Today's Flowers: Call it Love
In Litchfield Friday afternoon, I came across a rosebush that bore this blossom and three others bobbing in the cold wind on a hilltop. This time of year, roses outside remind me of my grandmother, who died on October 29 twenty-eight years ago--17 years to the day my daughter was born. On the day we said good-bye to her, a red rose bloomed outside her door. I remember my dad cutting the flower and placing it across her urn. And I remember standing there and wondering how so much beauty, love, and vitality could be gone from the earth. That was a painful time.

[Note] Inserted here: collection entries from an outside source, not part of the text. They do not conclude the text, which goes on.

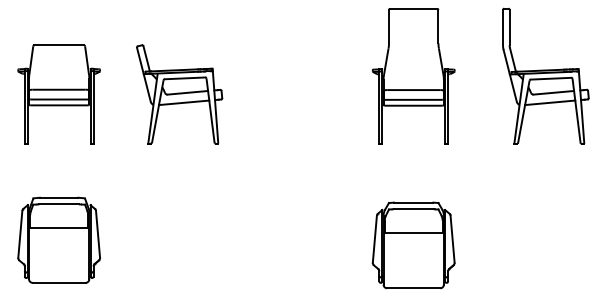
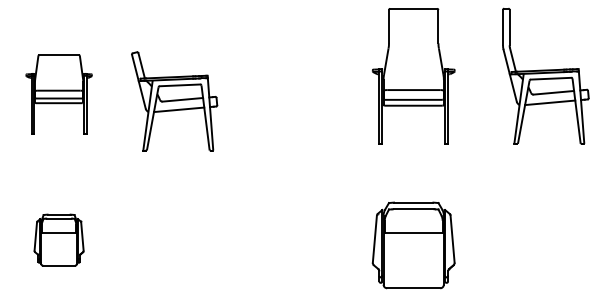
part at (58, 94) size: 84x101 px -> 68x81 px
part at (179, 94) position: (179, 94) -> (174, 101)
part at (58, 239) size: 84x88 px -> 52x54 px
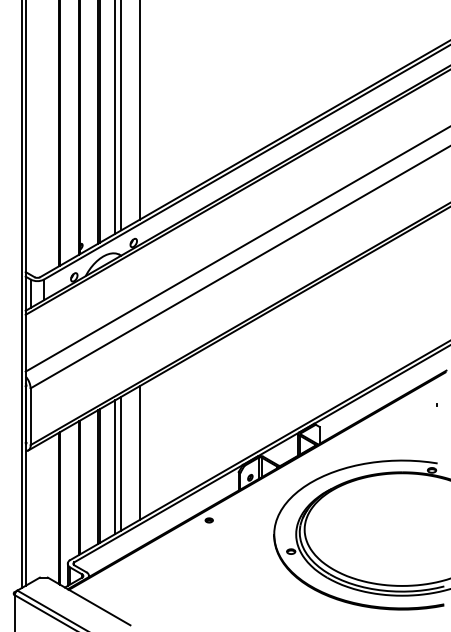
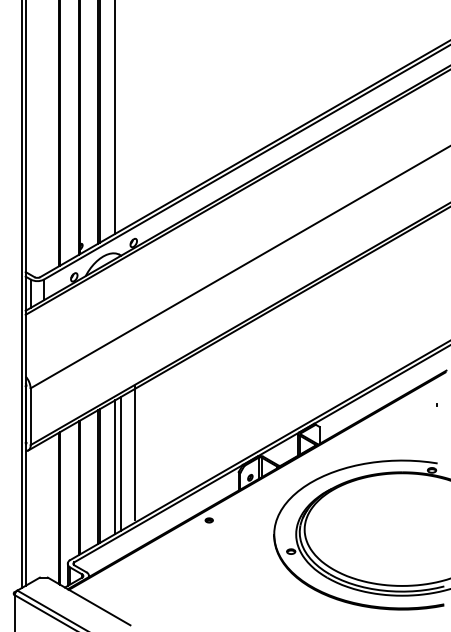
line at (139, 110): present -> none
line at (121, 116): present -> none
line at (236, 249): present -> none
line at (139, 453) position: (139, 453) -> (134, 453)
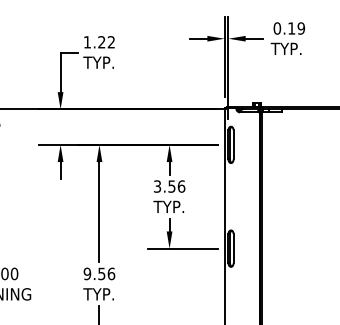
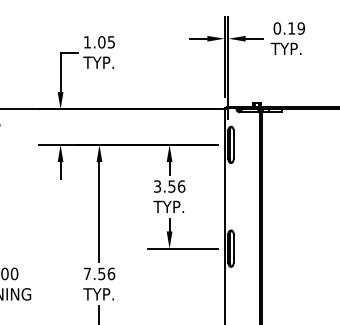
text at (106, 42): 1.22 -> 1.05
text at (87, 273): 9.56 -> 7.56
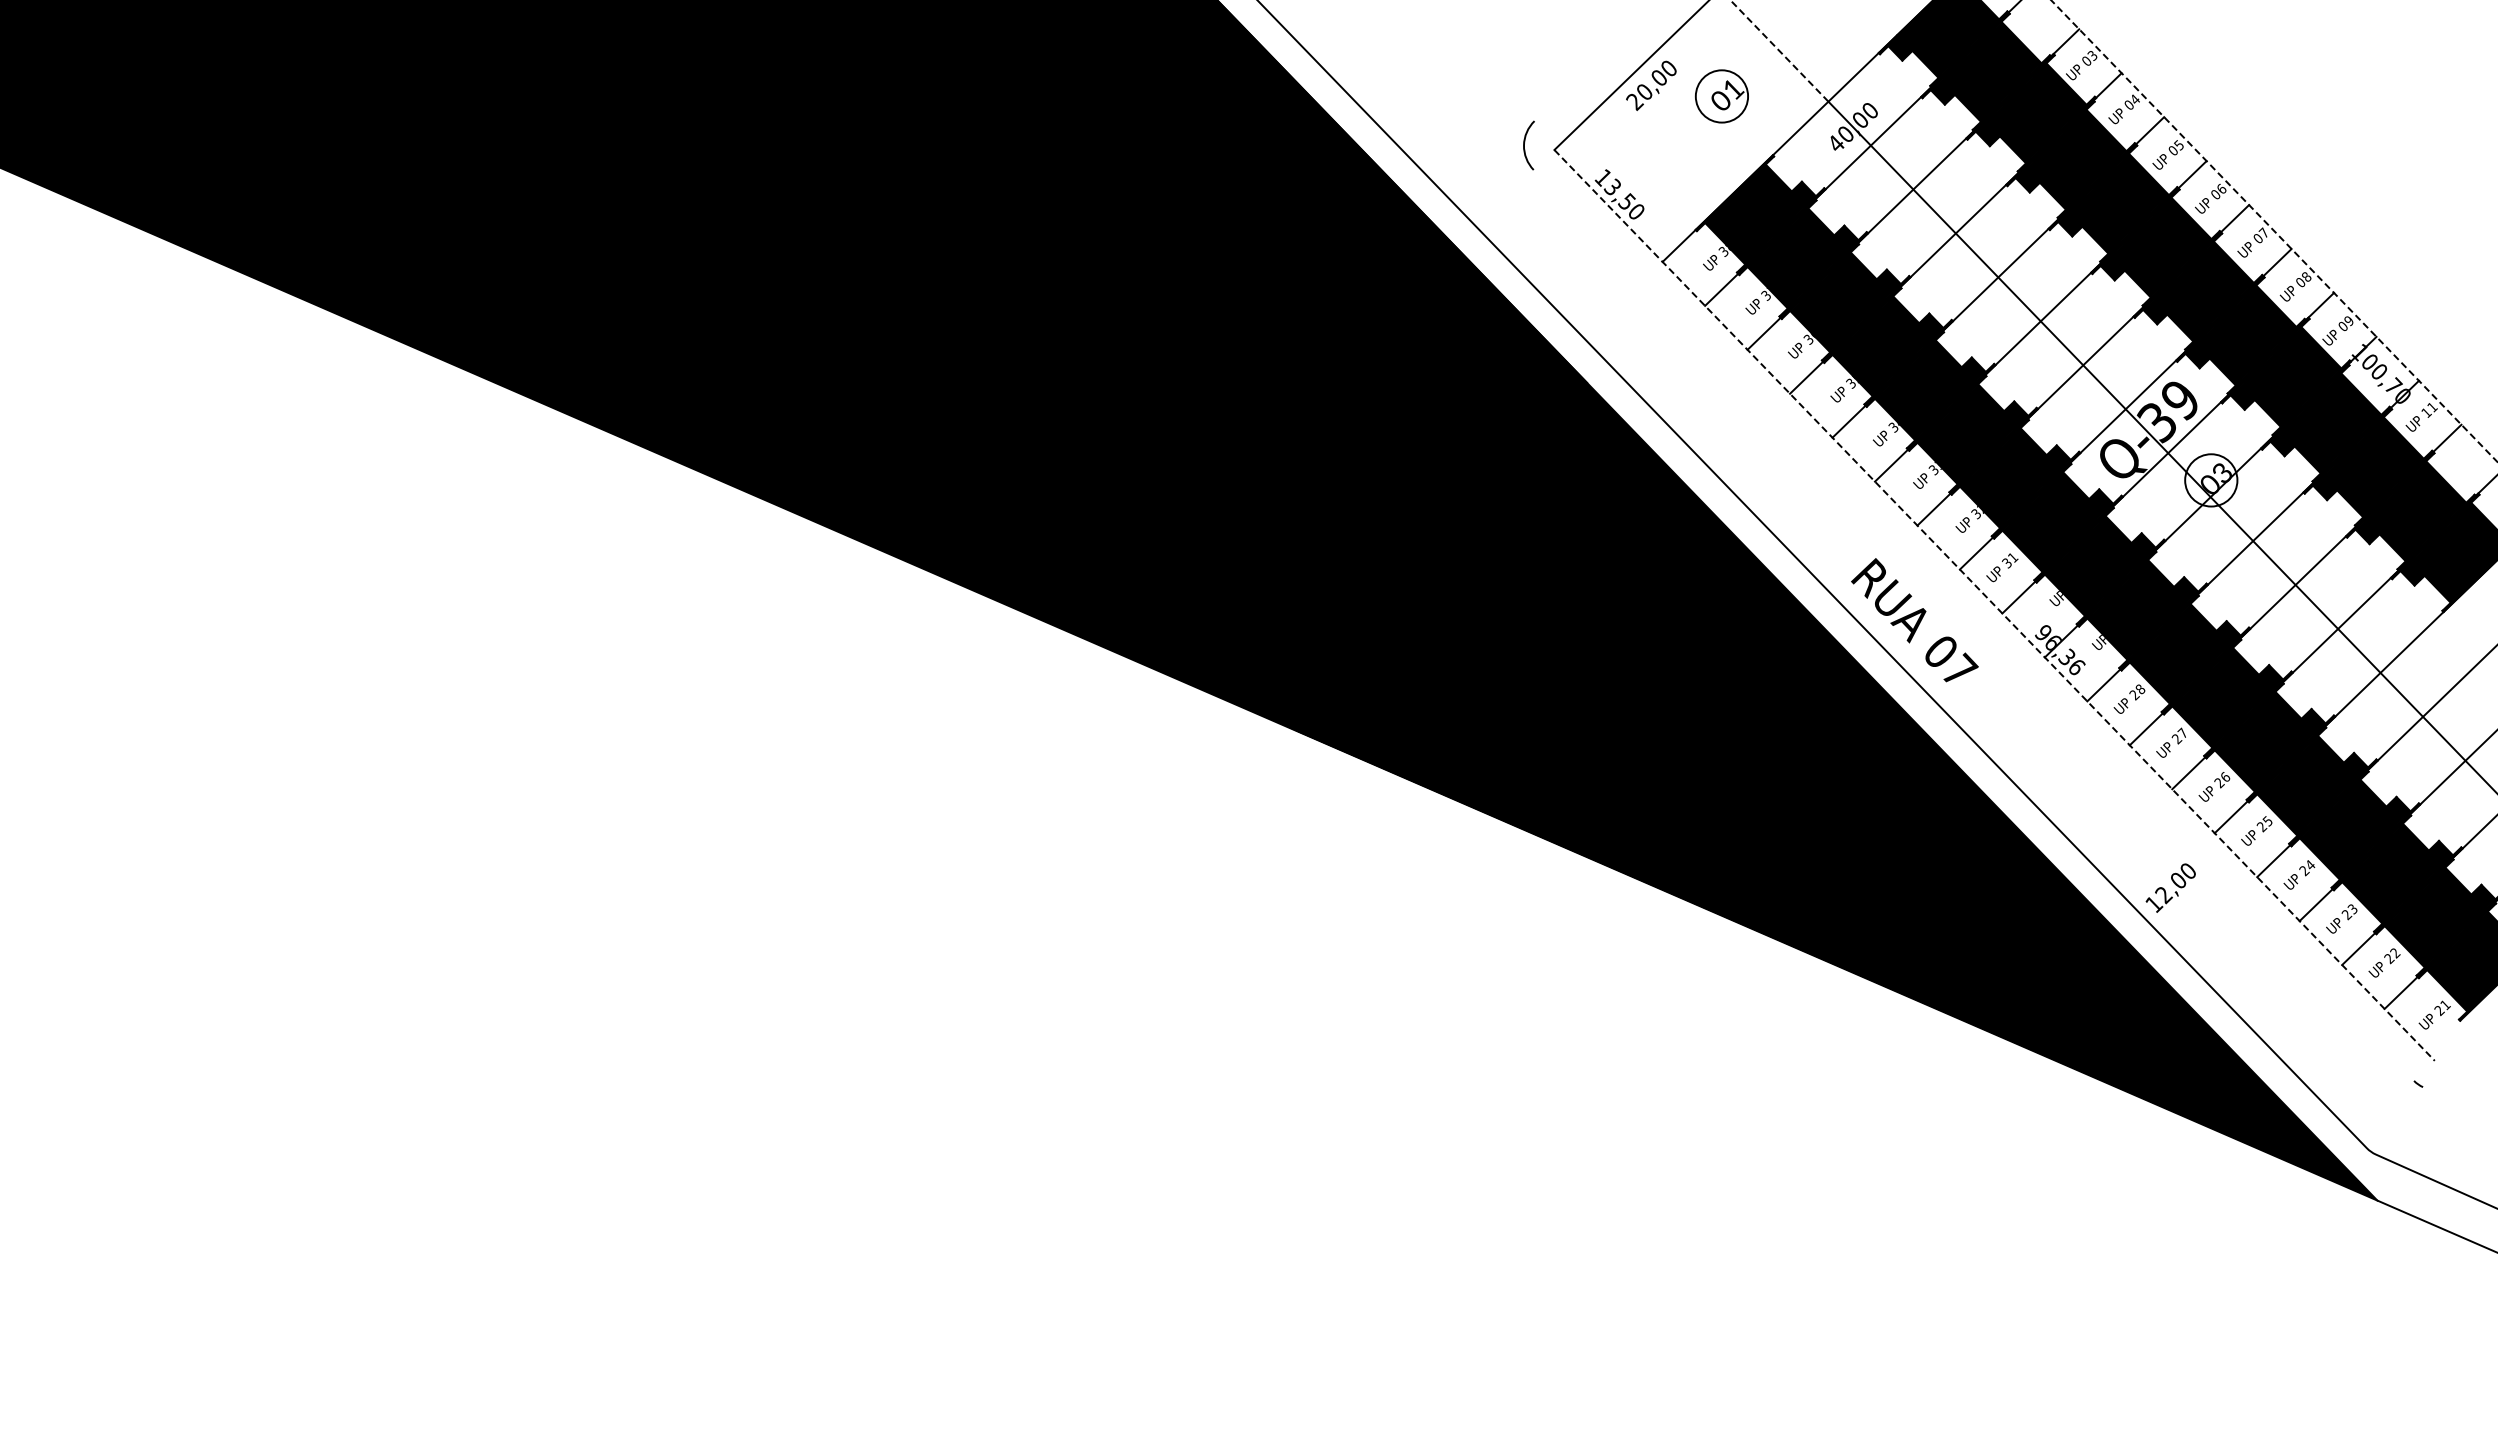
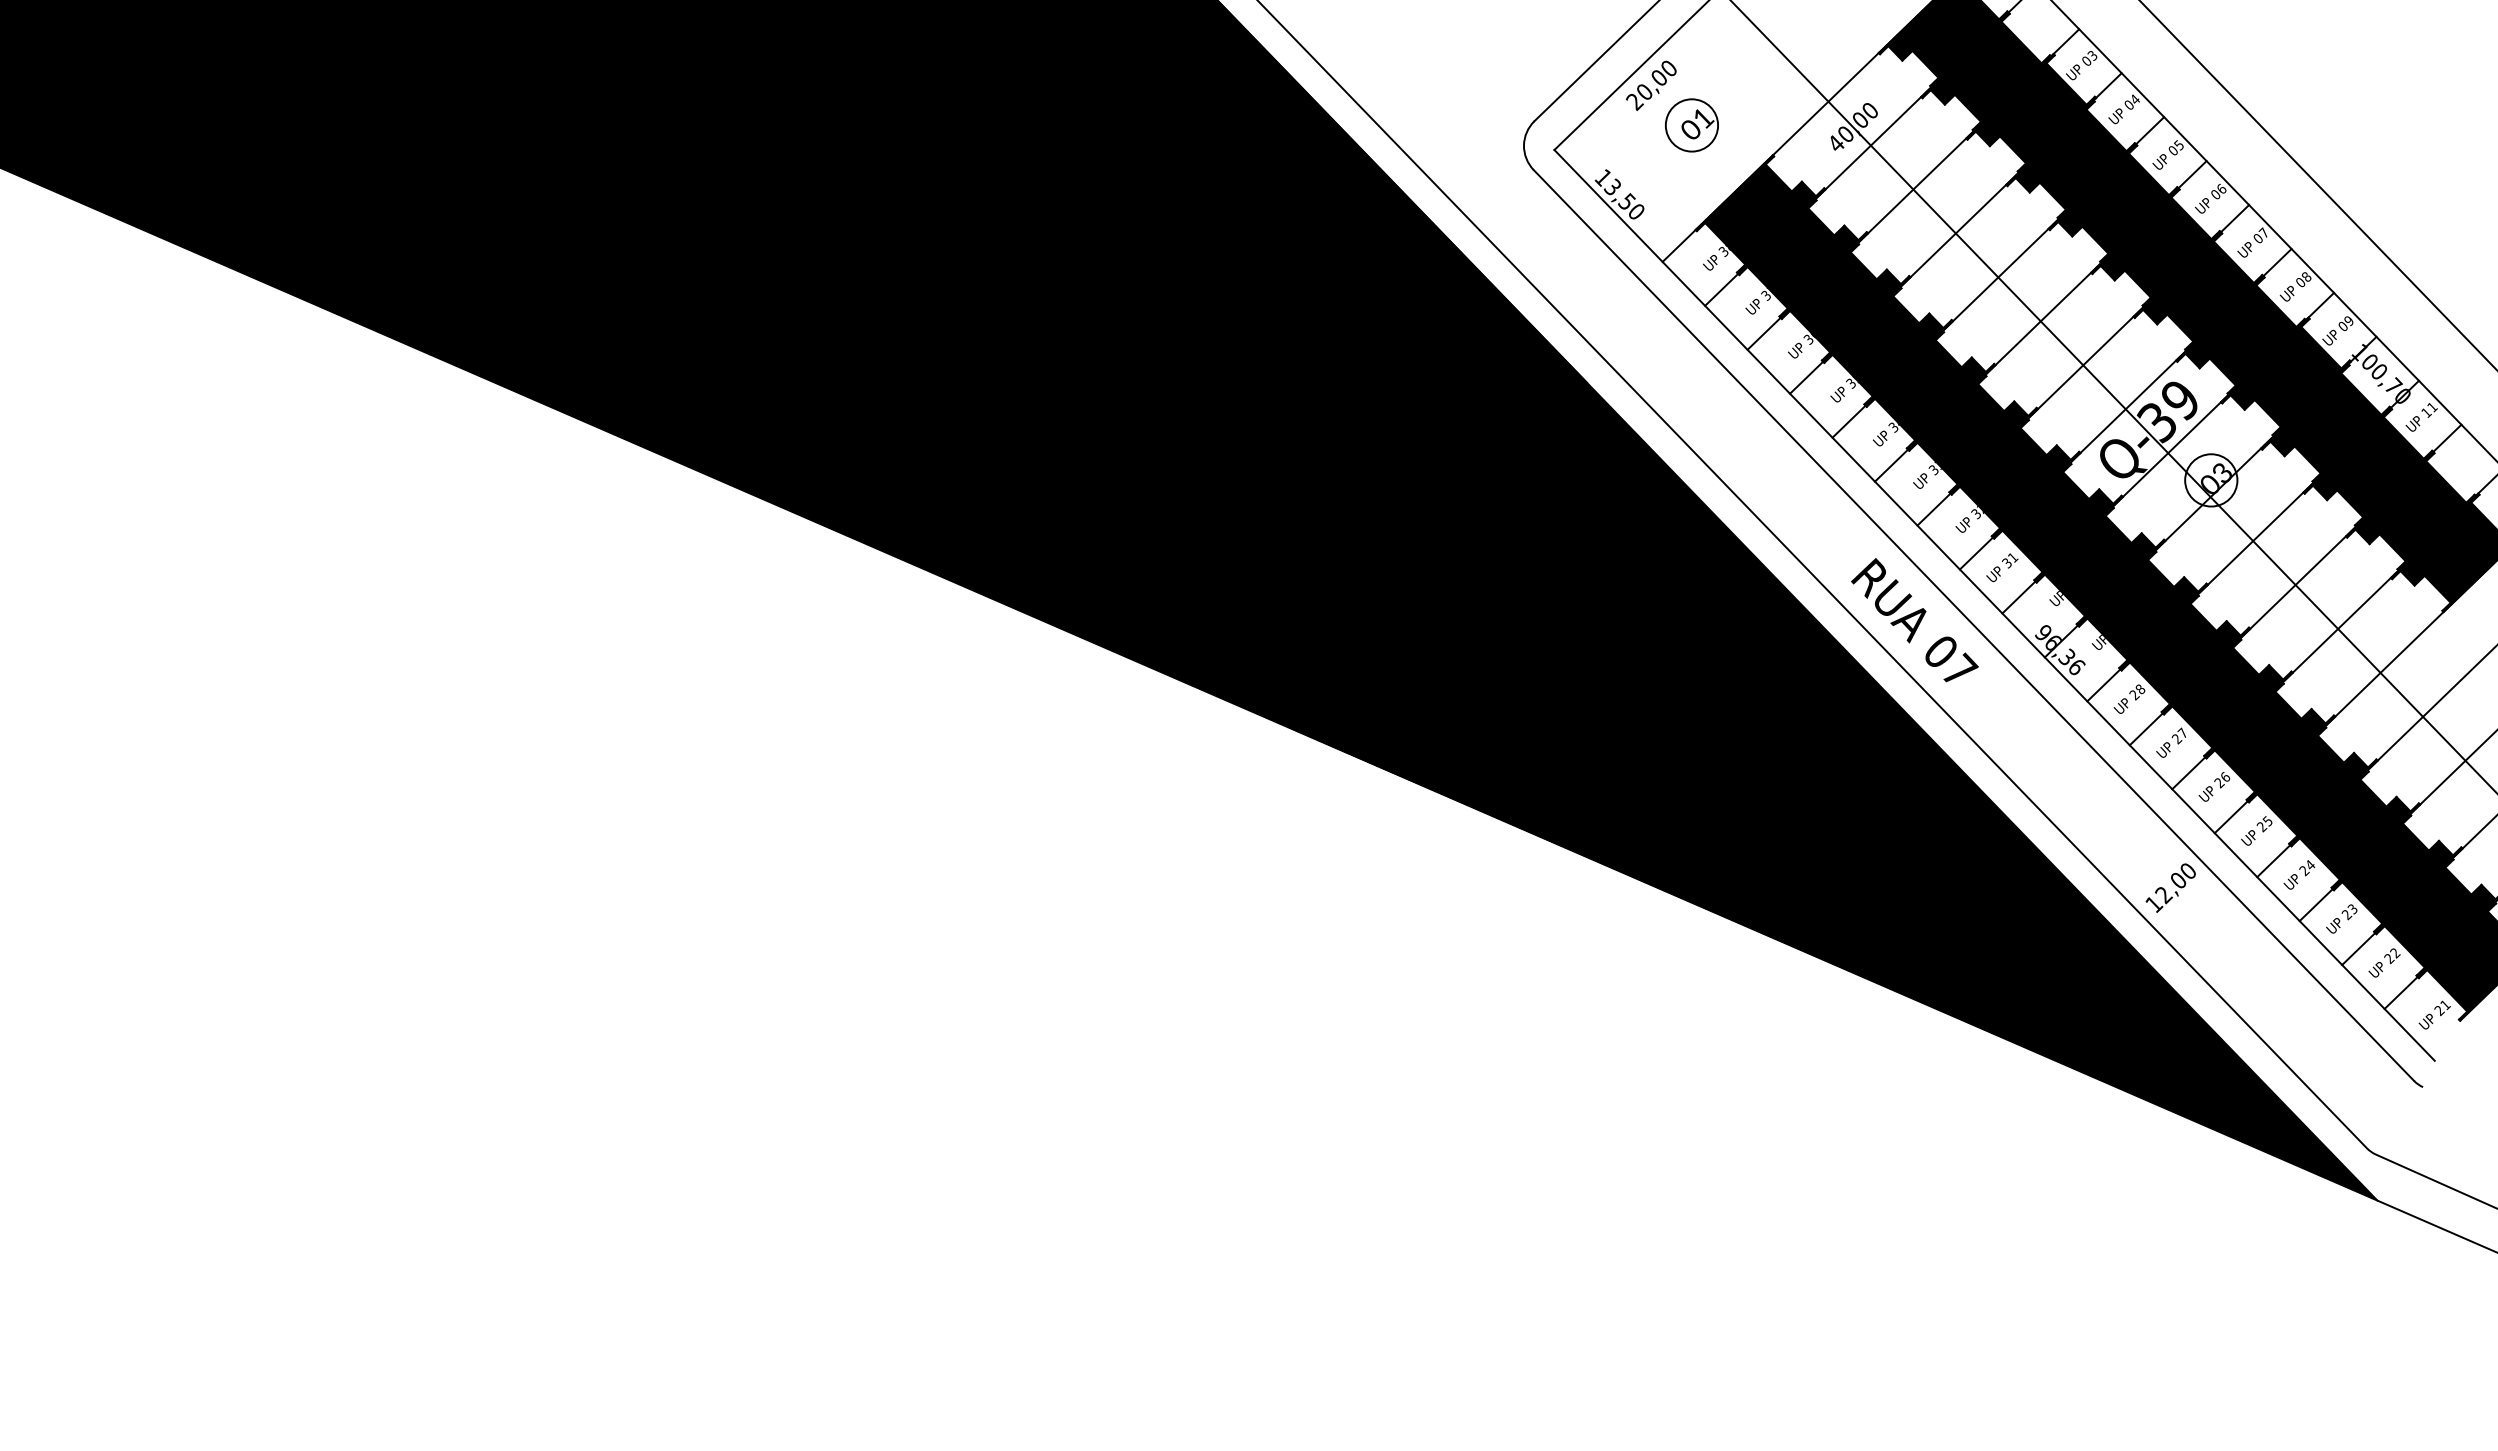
line at (1779, 50): dashed -> solid
line at (1595, 61): none -> present
part at (1721, 96) position: (1721, 96) -> (1691, 125)
line at (2317, 185): none -> present
line at (2274, 231): dashed -> solid
line at (1994, 605): dashed -> solid
line at (1973, 625): none -> present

Before she passed, I wrote her a letter telling her how much I loved her. I had begun the letter as an essay. I was a sophomore in high school and had the incredible good fortune of an English teacher who cared about writing and cared about turning students into writers. "If you can write, you can do anything," Mr. Charles Phelps told us. And he did. He was the first English teacher who ever taught me anything, and he was a stern and tireless taskmaster--one who brought me to a place where I could say what I felt to my grandmother. I turned that essay into a letter. My Gram told me it was the nicest letter she ever received. In that moment I felt how good it was to love and be loved, and I felt the agony of letting go of that love. It is hard to learn to live it in different ways.
I saw this rose on Friday and thought of my grandmother, Mr. Phelps, and the power of prose.